- Supreme Court of Canada

Hearing: May 2, 3, 4, 1966 Judgment: June 28, 1966
- Full case name: Harold Munro v National Capital Commission
- Citations: [1966] SCR 663
- Prior history: Judgment for the National Capital Commission in the Exchequer Court of Canada.
- Ruling: Appeal dismissed.

Holding
- It is within the powers of Parliament to authorize expropriation of land in the National Capital Region by the National Capital Commission for purposes defined in the National Capital Act.

Court membership

Reasons given
- Unanimous reasons by: Cartwright J

Laws applied
- Alberta (AG) v Canada (AG) [1943];; Quebec (AG) v Canada (AG) [1932];; Johannesson v West St Paul (Rural Municipality of) [1952];; Ontario (AG) v Canada Temperance Federation [1946];; Saskatchewan (AG) v Canada (AG) [1949];; Gold Seal Limited v Dominion Express Company [1921]; ;

= Munro v National Capital Commission =

Judgement of the Supreme Court of Canada

Munro v National Capital Commission, [1966] S.C.R. 663 is a leading Supreme Court of Canada decision on the federal peace, order, and good government power, where the Court held that the zoning, expropriation and renovation of land within the National Capital Region, in the vicinity of Ottawa, is a matter under the authority of the federal government.

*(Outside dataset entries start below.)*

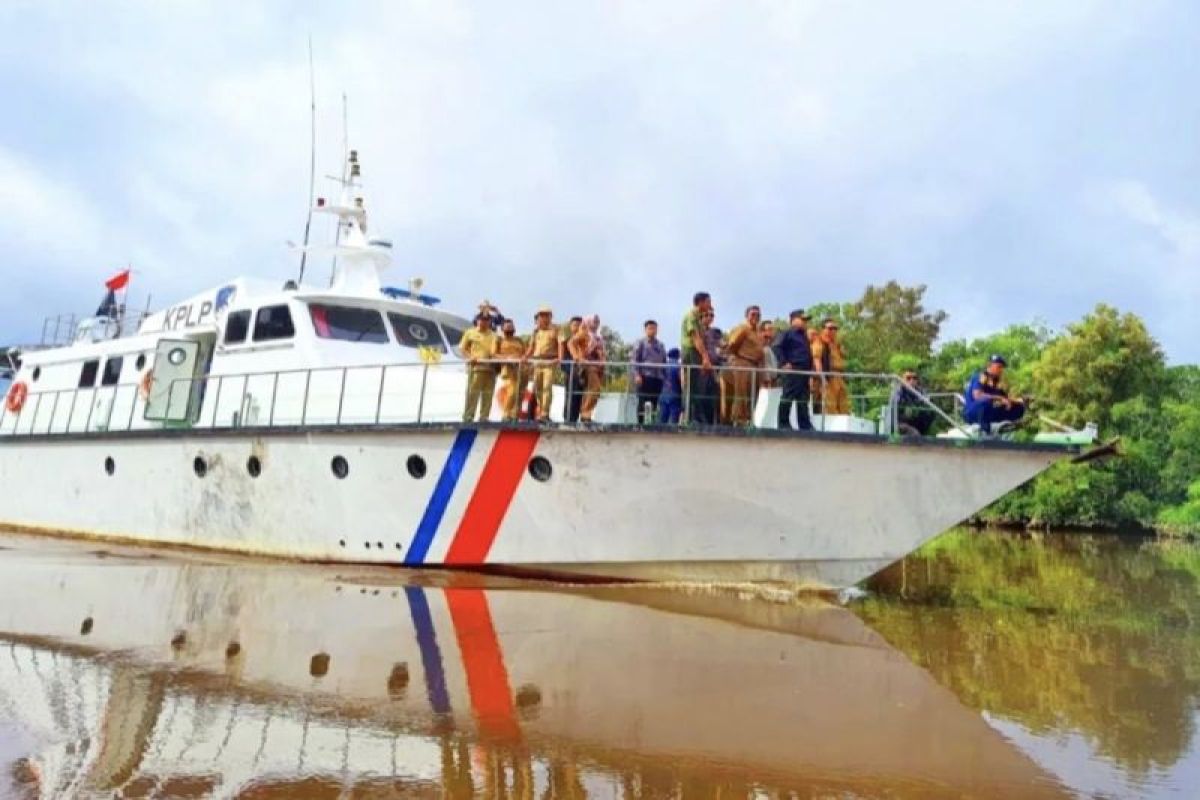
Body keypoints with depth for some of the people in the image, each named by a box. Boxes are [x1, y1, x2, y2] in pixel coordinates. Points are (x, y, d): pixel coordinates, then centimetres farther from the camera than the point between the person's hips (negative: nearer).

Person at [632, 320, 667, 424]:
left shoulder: (660, 345, 19)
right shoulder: (640, 343, 6)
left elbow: (664, 362, 20)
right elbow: (635, 360, -2)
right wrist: (637, 375, -13)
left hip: (658, 377, 4)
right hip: (645, 376, -4)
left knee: (654, 402, 3)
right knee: (642, 401, -6)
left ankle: (652, 422, 7)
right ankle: (641, 422, -4)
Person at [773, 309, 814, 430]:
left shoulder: (804, 336, 25)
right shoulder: (788, 333, 0)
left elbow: (808, 354, 31)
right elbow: (777, 347, -12)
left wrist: (810, 368, 17)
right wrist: (784, 363, -18)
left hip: (804, 371, 9)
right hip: (791, 371, -9)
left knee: (803, 400, 7)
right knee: (787, 398, -8)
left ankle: (805, 425, 8)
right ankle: (784, 424, -7)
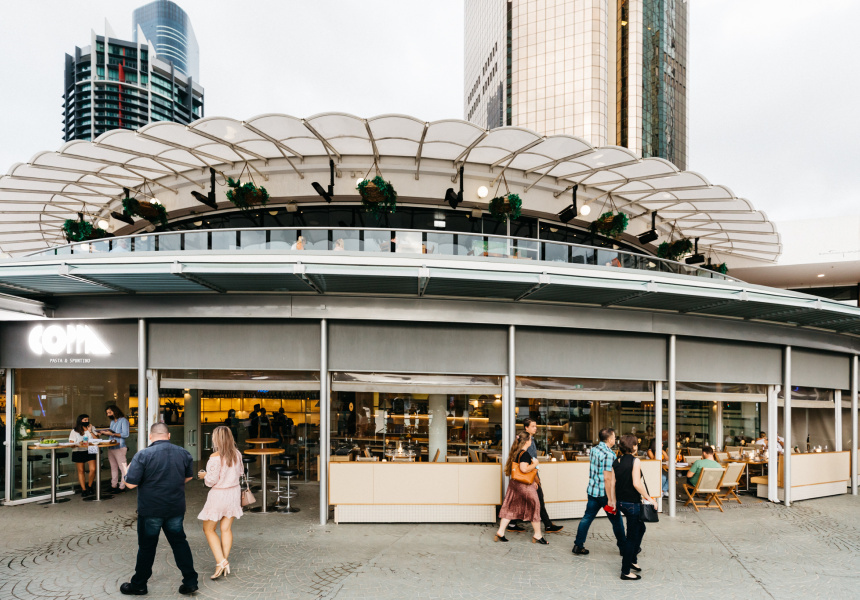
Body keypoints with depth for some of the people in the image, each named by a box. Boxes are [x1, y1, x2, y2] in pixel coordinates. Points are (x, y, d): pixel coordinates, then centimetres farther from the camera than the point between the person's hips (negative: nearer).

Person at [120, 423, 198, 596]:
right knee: (179, 542, 14)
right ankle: (190, 581, 14)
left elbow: (131, 484, -15)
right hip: (176, 508, 3)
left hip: (150, 510, -3)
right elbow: (188, 477, 12)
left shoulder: (143, 455, -16)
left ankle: (139, 585, 26)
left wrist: (126, 472, 5)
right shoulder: (183, 453, -2)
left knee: (147, 547, 11)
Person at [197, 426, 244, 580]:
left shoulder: (216, 457, -21)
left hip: (219, 495, -6)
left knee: (208, 529, 9)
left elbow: (211, 481, -17)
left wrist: (204, 476, 3)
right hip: (234, 492, 6)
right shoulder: (237, 455, -1)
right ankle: (225, 562, 15)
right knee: (226, 528, 13)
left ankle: (220, 561, -1)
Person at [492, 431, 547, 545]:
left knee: (510, 508, 11)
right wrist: (535, 464, -14)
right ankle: (537, 536, 13)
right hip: (524, 485, -9)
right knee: (535, 507, 4)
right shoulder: (525, 454, -17)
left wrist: (532, 481, 22)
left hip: (515, 483, 9)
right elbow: (524, 469, -30)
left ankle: (500, 533, 10)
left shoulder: (516, 452, 12)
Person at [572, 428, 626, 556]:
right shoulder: (609, 454, -19)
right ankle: (623, 548, 24)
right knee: (616, 520, 10)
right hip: (604, 493, -7)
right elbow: (607, 478, -22)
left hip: (592, 491, 7)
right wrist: (610, 500, -19)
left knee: (587, 517, 10)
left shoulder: (594, 449, 6)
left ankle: (578, 545, 11)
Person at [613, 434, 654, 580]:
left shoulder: (616, 462, 6)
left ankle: (632, 559, 36)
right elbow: (636, 483, -23)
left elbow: (612, 482, 8)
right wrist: (648, 498, -13)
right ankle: (625, 571, 10)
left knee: (640, 528, 27)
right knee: (632, 536, 3)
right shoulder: (635, 461, -15)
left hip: (621, 501, 8)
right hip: (632, 502, -8)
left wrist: (614, 500, 16)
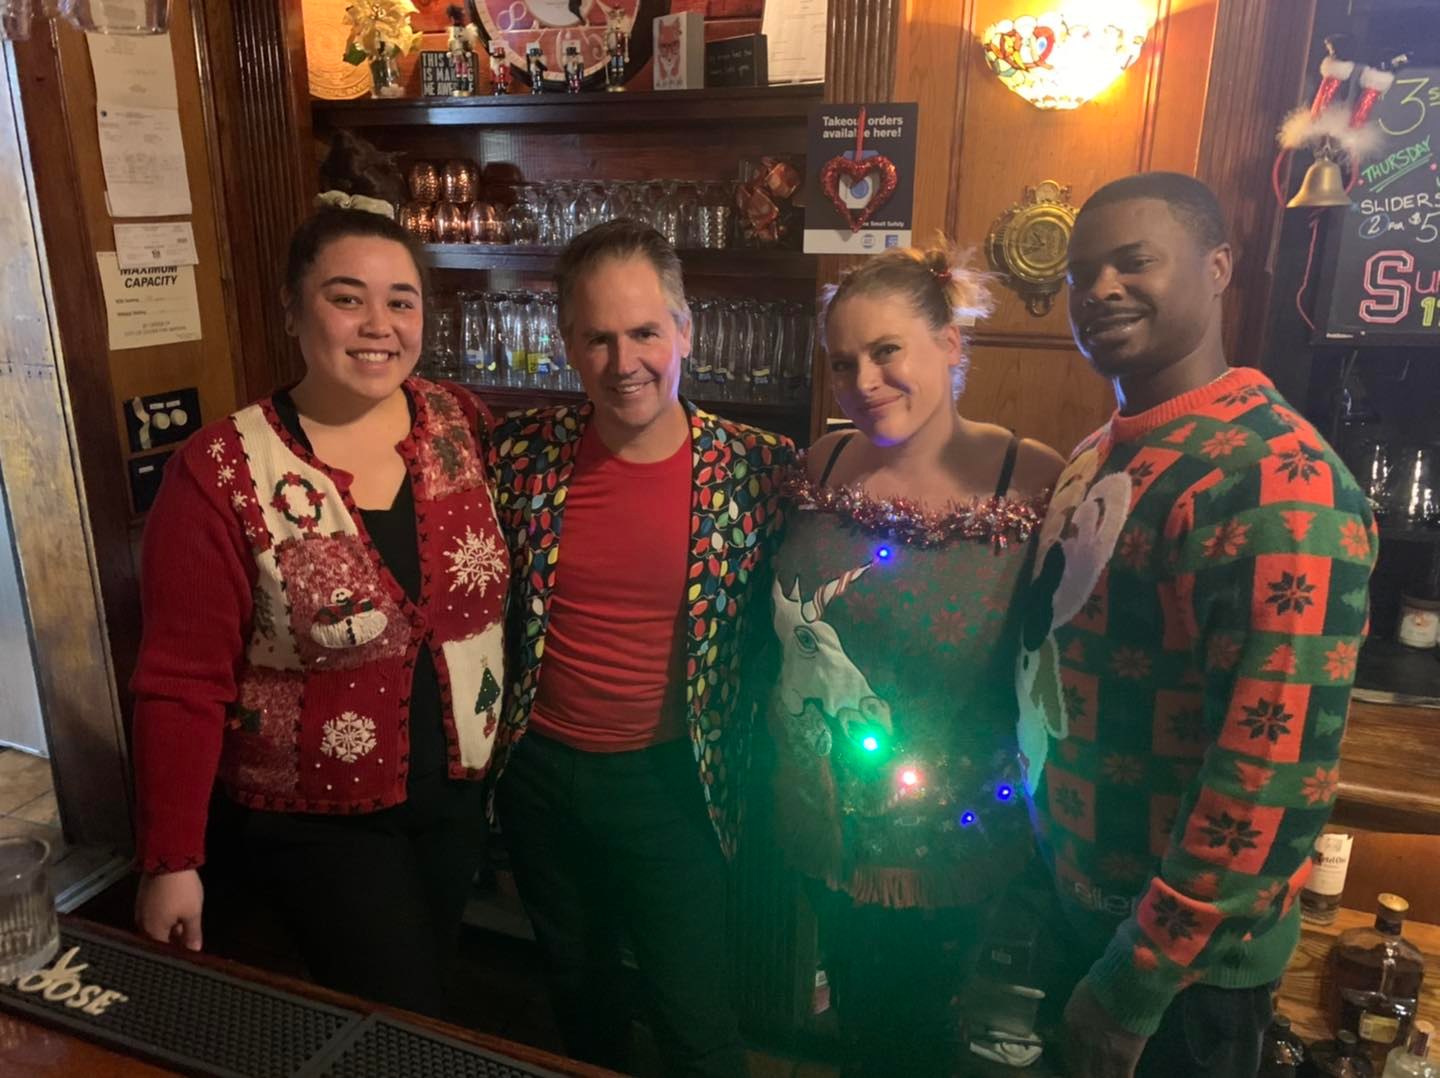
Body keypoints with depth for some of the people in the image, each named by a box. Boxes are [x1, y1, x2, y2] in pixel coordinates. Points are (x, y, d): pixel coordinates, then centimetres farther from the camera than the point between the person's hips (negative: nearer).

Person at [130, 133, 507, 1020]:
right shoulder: (221, 475, -17)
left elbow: (524, 582, -2)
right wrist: (172, 860, -10)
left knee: (419, 994, 24)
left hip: (462, 790, 4)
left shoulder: (469, 428, -7)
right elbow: (185, 684, -13)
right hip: (317, 818, -4)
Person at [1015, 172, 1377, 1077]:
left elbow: (1278, 772, -26)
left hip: (1184, 959, -7)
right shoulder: (1100, 457, 4)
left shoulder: (1278, 484, -24)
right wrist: (1042, 875, 8)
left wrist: (1138, 977, -20)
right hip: (1080, 908, 7)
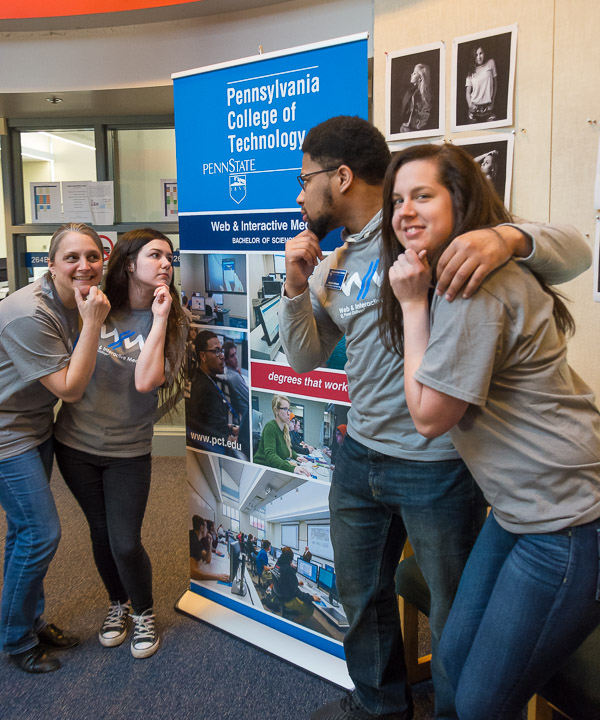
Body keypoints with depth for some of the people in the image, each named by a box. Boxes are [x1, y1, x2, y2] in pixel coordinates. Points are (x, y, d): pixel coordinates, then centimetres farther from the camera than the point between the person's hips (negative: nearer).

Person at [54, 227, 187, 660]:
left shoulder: (171, 322, -7)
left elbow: (145, 381, -22)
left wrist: (159, 316, -20)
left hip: (129, 451, -1)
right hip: (75, 443, 2)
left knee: (126, 543, 0)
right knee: (101, 531, 16)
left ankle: (144, 612, 30)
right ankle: (118, 604, 42)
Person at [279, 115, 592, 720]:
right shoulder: (331, 266, 9)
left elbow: (573, 250, -16)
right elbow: (305, 358, 11)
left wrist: (507, 236, -38)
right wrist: (296, 286, -4)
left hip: (437, 466, -7)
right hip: (360, 455, 7)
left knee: (452, 614, 13)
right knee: (360, 595, 24)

Typically, matters of city improvement, zoning and bylaws are in the exclusive power of the provincial government under the property and civil rights power of the Constitution Act, 1867. However, the unique nature of the City of Ottawa in relation to the federal government was the basis of giving authority to the federal government. The interpretation of the "national concern" branch of the peace, order, and good government clause is a significantly broad one.

The National Capital Commission, a federal body, sought approval from the Governor General to expropriate land for the creation of a green belt around Ottawa. The proposal was challenged as being beyond the power of the NCC.

A unanimous Court held that the NCC plan falls within the "national concern test" of the peace, order, and good government clause. To reach this conclusion, the Court examined the pith and substance of the empowering legislation and found that the law was in relation to establishing the national capital region “in order that the nature and character of the seat of the Government of Canada may be in accordance with its national significance.” The Court then allocated the matter to a Constitutional head of power but found that it did not come within either section 92 (the provincial head of power) or section 91(1) (the federal head of power). Instead the Court held that it fell within Section 91 and the "national concern" branch of POGG as it deals with a “single matter of national interest” as in Ontario (AG) v Canada Temperance Federation.